## What to work on
Would you please reproduce all the entries exactly, leaving the pictures out?

## Exercise data
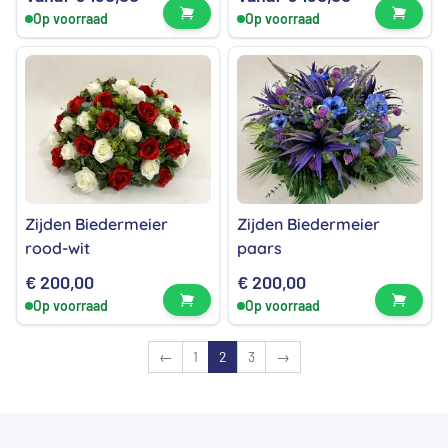
Bekijk product
Bekijk
Op voorraad
Op voorraad
Zijden Biedermeier
Zijden Biedermeier
rood-wit
paars
€
200,00
€
200,00
Bekijk product
Bekijk
Op voorraad
Op voorraad
←
1
2
3
→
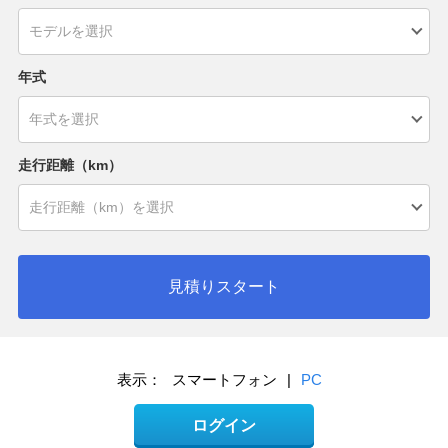
年式
走行距離（km）
見積りスタート
表示：
スマートフォン
|
PC
ログイン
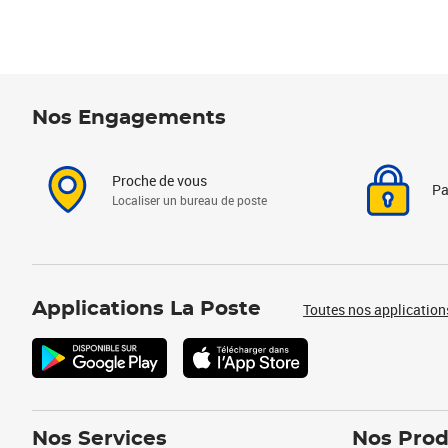
Nos Engagements
Proche de vous
Pa
Localiser un bureau de poste
Applications La Poste
Toutes nos application
Nos Services
Nos Prod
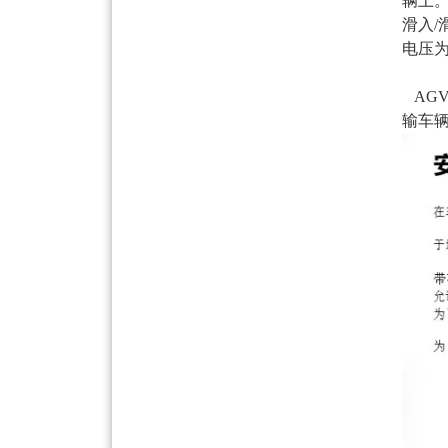
辆上
滑入
电压为
AG
输车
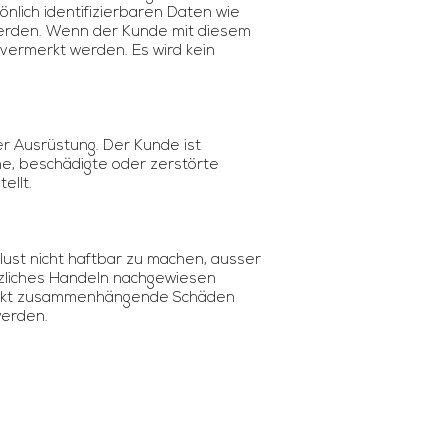
önlich identifizierbaren Daten wie
werden. Wenn der Kunde mit diesem
 vermerkt werden. Es wird kein
r Ausrüstung. Der Kunde ist
ne, beschädigte oder zerstörte
tellt.
lust nicht haftbar zu machen, ausser
tzliches Handeln nachgewiesen
direkt zusammenhängende Schäden
werden.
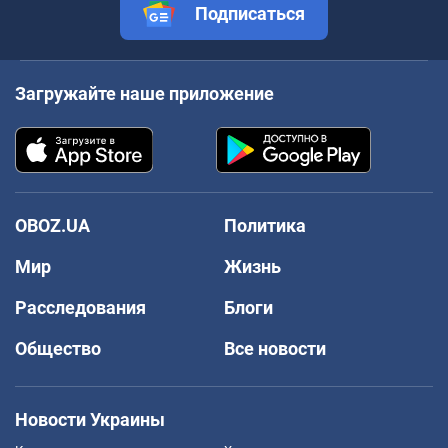
Подписаться
Загружайте наше приложение
OBOZ.UA
Политика
Мир
Жизнь
Расследования
Блоги
Общество
Все новости
Новости Украины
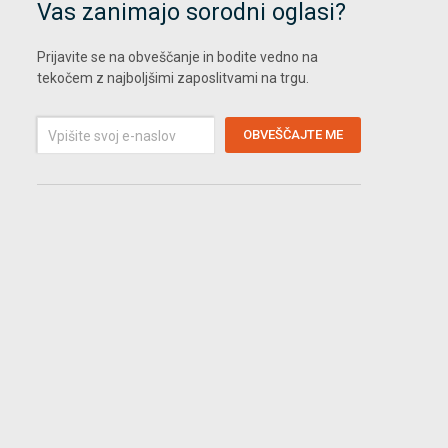
Vas zanimajo sorodni oglasi?
Prijavite se na obveščanje in bodite vedno na
tekočem z najboljšimi zaposlitvami na trgu.
Vpišite
OBVEŠČAJTE ME
svoj
e-
naslov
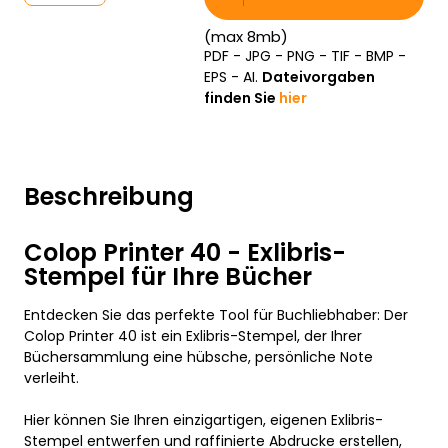
(max 8mb)
PDF - JPG - PNG - TIF - BMP -
EPS - AI.
Dateivorgaben
finden Sie
hier
Beschreibung
Colop Printer 40 - Exlibris-
Stempel für Ihre Bücher
Entdecken Sie das perfekte Tool für Buchliebhaber: Der
Colop Printer 40 ist ein Exlibris-Stempel, der Ihrer
Büchersammlung eine hübsche, persönliche Note
verleiht.
Hier können Sie Ihren einzigartigen, eigenen Exlibris-
Stempel entwerfen und raffinierte Abdrucke erstellen,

## Response box
Bekijk product
Bekijk
Op voorraad
Op voorraad
Zijden Biedermeier
Zijden Biedermeier
rood-wit
paars
€
200,00
€
200,00
Bekijk product
Bekijk
Op voorraad
Op voorraad
←
1
2
3
→
年式
走行距離（km）
見積りスタート
表示：
スマートフォン
|
PC
ログイン
Nos Engagements
Proche de vous
Pa
Localiser un bureau de poste
Applications La Poste
Toutes nos application
Nos Services
Nos Prod
辆上
滑入
电压为
AG
输车
önlich identifizierbaren Daten wie
werden. Wenn der Kunde mit diesem
 vermerkt werden. Es wird kein
r Ausrüstung. Der Kunde ist
ne, beschädigte oder zerstörte
tellt.
lust nicht haftbar zu machen, ausser
tzliches Handeln nachgewiesen
direkt zusammenhängende Schäden
werden.
Подписаться
Загружайте наше приложение
OBOZ.UA
Политика
Мир
Жизнь
Расследования
Блоги
Общество
Все новости
Новости Украины
Vas zanimajo sorodni oglasi?
Prijavite se na obveščanje in bodite vedno na
tekočem z najboljšimi zaposlitvami na trgu.
Vpišite
OBVEŠČAJTE ME
svoj
e-
naslov
(max 8mb)
PDF - JPG - PNG - TIF - BMP -
EPS - AI.
Dateivorgaben
finden Sie
hier
Beschreibung
Colop Printer 40 - Exlibris-
Stempel für Ihre Bücher
Entdecken Sie das perfekte Tool für Buchliebhaber: Der
Colop Printer 40 ist ein Exlibris-Stempel, der Ihrer
Büchersammlung eine hübsche, persönliche Note
verleiht.
Hier können Sie Ihren einzigartigen, eigenen Exlibris-
Stempel entwerfen und raffinierte Abdrucke erstellen,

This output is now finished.